(Dataset entries)
● ● ● ●

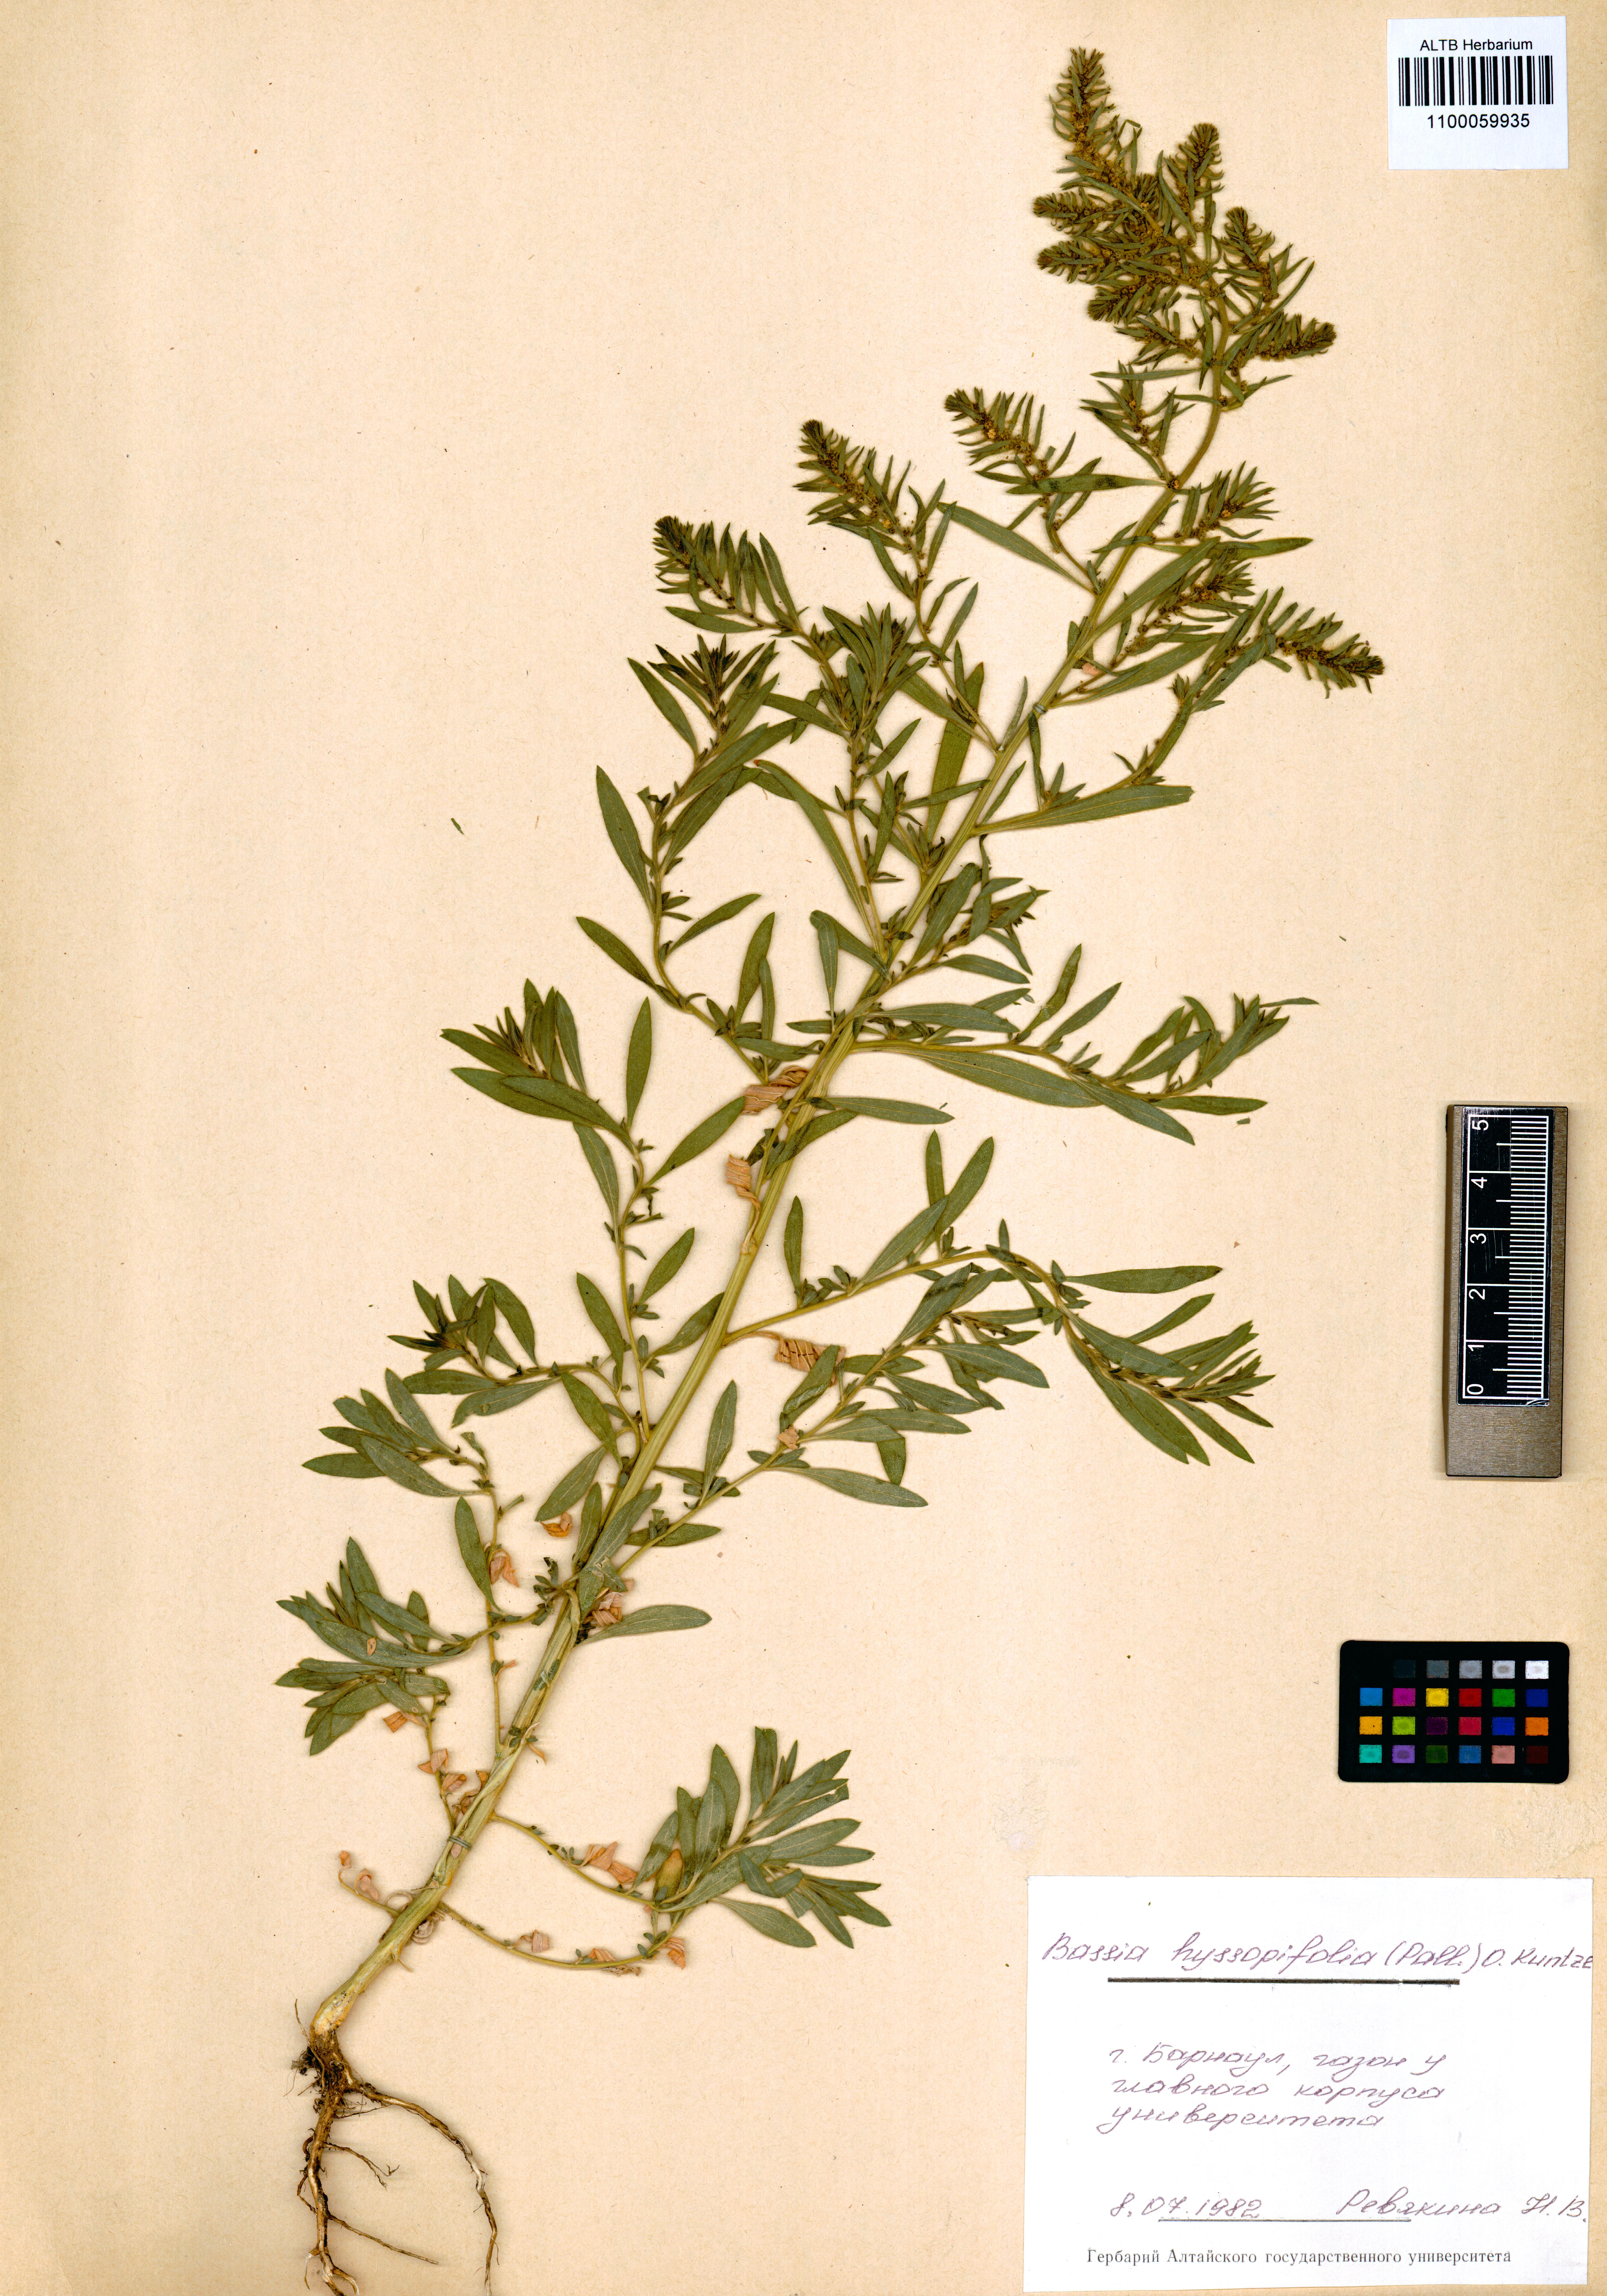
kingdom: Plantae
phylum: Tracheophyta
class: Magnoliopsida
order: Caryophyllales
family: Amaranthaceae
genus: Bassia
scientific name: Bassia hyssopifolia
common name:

● ● ● ●

GOAL:
Copy each line of the records above word for word, leaving out the pictures.

OUTPUT FOR THIS TASK:
kingdom: Plantae
phylum: Tracheophyta
class: Magnoliopsida
order: Caryophyllales
family: Amaranthaceae
genus: Bassia
scientific name: Bassia hyssopifolia
common name:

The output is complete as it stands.